I was hooked when I had my first Trager session. This was stuff I myself needed to learn! I was then a dedicated "tryer" with lots of "shoulds" in my mind and in my body. I thus started studying the approach and actually worked as a Trager Practitioner for seven years. I eventually parted ways with the official Trager program when I started studying CranioSacral Therapy, as Dr. Trager wanted his practitioners to do Trager work only. That simply wasn't my style -- but I shall ever honor and embody what I learned. Like riding a bicycle, one never forgets the feeling once the body memory has integrated it.
It was in a Trager class that I heard the story behind the words of the title of this article. The Instructor's first career was as an electrical engineer for NASA. As such, he helped to put John Glenn and the other first astronauts on the moon. He quipped about his job change, "I went from outer space to inner space."
Here's his story. He lay its groundwork by pointing out that the moon is 250,000 miles from the earth. This is the distance the astronauts had to travel, a quarter-million miles. Yet the lunar module landed just short of 1/8 of a mile away from its target destination.
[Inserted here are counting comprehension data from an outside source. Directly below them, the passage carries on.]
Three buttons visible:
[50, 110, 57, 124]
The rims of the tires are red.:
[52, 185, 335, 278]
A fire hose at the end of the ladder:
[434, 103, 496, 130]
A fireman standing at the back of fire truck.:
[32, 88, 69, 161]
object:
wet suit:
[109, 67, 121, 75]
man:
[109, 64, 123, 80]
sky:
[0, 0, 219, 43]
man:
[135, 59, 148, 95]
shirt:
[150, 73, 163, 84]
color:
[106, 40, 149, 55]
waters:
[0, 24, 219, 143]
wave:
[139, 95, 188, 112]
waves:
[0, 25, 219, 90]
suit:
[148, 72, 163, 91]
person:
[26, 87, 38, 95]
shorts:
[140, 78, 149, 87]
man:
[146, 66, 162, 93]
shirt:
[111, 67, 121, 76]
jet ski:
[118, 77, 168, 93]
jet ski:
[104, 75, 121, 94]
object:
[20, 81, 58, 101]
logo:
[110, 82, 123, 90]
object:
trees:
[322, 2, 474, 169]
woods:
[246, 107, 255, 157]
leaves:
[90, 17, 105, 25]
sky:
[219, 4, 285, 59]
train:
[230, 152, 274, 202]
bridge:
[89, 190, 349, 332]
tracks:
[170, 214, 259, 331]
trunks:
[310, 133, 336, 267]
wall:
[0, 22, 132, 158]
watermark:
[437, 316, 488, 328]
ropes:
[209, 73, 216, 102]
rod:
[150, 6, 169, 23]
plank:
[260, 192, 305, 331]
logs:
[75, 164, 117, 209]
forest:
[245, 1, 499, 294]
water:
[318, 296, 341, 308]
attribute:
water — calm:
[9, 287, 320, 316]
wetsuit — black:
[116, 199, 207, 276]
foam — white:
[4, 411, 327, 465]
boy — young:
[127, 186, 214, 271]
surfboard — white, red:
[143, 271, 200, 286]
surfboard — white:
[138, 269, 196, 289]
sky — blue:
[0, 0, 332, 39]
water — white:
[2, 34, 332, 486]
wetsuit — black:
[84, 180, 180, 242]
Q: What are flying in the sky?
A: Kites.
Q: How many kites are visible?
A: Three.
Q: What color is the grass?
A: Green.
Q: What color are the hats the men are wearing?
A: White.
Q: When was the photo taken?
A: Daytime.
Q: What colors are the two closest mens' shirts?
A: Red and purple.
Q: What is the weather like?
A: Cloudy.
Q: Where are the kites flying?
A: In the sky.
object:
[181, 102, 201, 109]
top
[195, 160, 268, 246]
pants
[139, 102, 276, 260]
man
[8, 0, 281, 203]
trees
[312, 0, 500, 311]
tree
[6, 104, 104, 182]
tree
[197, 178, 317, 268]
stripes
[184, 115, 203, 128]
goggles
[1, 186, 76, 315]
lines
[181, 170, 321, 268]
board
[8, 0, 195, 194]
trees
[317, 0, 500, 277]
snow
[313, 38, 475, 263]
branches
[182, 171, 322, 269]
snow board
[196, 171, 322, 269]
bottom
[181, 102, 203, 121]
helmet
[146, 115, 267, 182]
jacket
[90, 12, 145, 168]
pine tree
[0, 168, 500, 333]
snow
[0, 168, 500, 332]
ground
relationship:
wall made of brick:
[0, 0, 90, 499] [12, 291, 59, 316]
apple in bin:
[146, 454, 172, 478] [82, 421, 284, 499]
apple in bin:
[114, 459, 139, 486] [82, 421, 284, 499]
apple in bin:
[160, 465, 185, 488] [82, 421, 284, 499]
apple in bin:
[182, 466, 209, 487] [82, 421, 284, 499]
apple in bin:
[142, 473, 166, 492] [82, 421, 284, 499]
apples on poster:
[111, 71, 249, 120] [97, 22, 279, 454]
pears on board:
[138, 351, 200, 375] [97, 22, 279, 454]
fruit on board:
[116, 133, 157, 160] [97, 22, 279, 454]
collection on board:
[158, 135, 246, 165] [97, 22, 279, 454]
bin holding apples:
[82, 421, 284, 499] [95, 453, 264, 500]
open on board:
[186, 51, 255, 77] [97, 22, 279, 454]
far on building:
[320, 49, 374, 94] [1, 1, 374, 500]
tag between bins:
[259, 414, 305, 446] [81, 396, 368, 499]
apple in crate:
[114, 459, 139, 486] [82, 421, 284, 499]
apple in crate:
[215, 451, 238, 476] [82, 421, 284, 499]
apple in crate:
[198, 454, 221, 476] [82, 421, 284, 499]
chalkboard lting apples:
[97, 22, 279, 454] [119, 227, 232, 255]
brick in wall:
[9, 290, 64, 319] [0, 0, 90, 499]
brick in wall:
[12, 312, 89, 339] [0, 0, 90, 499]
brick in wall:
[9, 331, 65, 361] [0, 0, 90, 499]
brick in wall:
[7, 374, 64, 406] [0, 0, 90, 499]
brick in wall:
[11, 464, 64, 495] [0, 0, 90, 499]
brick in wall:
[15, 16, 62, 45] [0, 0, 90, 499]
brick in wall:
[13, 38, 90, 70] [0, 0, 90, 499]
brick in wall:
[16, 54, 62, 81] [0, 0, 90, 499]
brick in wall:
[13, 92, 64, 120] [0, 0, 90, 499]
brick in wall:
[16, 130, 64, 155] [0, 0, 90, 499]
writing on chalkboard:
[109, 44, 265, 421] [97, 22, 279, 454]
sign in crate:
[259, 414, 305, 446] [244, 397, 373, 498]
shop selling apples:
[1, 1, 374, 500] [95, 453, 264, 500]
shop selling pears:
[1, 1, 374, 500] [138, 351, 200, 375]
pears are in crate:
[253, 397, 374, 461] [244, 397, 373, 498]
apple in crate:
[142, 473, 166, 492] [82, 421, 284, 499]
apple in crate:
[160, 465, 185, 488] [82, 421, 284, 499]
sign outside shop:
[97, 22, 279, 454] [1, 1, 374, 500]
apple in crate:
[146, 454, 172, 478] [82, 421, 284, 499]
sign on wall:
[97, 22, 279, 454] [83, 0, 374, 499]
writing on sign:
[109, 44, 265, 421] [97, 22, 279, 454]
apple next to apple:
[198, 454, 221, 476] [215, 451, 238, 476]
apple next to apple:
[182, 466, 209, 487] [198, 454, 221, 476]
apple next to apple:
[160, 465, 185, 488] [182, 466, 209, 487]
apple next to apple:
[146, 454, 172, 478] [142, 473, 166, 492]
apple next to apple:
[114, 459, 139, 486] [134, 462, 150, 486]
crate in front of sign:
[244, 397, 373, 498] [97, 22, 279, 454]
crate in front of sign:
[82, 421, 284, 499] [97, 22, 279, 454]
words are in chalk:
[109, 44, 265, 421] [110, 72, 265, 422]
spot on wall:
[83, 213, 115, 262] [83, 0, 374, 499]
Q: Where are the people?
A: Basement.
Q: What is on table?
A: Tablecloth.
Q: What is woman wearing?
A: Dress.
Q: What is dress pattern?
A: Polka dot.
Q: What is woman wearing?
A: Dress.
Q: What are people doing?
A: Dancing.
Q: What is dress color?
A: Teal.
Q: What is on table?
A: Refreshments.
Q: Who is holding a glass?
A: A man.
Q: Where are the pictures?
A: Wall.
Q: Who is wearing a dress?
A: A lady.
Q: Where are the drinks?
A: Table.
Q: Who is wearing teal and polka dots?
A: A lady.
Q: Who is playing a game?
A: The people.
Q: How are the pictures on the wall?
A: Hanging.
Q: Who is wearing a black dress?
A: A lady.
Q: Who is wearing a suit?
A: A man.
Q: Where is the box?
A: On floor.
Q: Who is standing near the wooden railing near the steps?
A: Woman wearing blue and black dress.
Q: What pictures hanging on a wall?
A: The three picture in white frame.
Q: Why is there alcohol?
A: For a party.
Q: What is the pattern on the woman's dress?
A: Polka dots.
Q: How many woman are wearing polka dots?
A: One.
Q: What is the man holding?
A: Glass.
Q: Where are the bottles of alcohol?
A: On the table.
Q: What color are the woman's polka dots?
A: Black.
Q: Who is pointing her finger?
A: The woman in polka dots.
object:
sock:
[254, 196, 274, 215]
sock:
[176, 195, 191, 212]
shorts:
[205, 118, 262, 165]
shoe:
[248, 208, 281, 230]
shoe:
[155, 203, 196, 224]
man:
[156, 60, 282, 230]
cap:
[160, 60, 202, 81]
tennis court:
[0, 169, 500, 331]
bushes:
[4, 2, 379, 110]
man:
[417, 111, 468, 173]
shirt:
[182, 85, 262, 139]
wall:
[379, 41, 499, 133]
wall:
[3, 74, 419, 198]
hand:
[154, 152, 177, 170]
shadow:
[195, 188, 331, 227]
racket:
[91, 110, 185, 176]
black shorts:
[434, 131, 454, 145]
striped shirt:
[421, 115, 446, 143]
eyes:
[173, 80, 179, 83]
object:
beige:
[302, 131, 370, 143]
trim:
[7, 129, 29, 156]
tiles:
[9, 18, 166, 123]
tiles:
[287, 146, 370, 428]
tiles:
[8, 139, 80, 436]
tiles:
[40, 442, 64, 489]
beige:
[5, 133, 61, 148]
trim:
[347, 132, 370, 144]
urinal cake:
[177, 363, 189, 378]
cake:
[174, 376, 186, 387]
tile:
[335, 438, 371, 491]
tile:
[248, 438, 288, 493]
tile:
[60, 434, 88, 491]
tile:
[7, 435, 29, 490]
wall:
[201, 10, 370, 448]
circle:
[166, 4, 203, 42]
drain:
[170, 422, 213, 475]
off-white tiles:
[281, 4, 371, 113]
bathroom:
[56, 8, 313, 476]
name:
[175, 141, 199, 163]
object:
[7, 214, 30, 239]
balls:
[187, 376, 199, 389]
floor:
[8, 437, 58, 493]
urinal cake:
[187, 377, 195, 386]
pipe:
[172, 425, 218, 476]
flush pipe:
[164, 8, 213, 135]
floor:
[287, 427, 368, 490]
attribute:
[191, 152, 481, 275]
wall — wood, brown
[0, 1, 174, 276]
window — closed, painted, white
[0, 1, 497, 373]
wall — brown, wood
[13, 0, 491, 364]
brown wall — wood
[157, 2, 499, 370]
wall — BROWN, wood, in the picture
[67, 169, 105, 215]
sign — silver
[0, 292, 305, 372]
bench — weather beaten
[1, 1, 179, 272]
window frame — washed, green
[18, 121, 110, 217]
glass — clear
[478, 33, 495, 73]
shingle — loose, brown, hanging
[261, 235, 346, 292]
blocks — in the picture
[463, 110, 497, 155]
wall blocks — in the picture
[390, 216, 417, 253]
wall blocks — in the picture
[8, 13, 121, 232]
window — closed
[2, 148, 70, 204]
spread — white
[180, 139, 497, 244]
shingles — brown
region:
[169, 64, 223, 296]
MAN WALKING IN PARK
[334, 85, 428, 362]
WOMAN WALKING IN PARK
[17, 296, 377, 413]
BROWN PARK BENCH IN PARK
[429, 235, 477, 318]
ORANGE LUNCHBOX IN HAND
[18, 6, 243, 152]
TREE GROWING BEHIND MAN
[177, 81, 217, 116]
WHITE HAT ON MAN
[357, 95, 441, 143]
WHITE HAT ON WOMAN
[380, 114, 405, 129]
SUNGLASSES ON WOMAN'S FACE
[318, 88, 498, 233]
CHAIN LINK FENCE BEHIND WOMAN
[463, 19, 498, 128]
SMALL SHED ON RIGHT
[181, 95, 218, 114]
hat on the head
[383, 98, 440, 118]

Thus, the "moral of the story": We were NEVER on course. The men were off a little this way, then a little that way, never on the exact course. Yet after a 250,000 mile trip, the astronauts landed less than one eighth of a mile from the target.
This is important because it reminds us of the importance of assessment, correction, the process of re-viewing and re-framing as we move through life. Balance or trajectory is NOT fixed. We're off a little this way, then off a little that way. It's a dynamic process. Recognizing this also helps us be more merciful with ourselves when we think we err. We're simply a little off-course, and we can re-direct.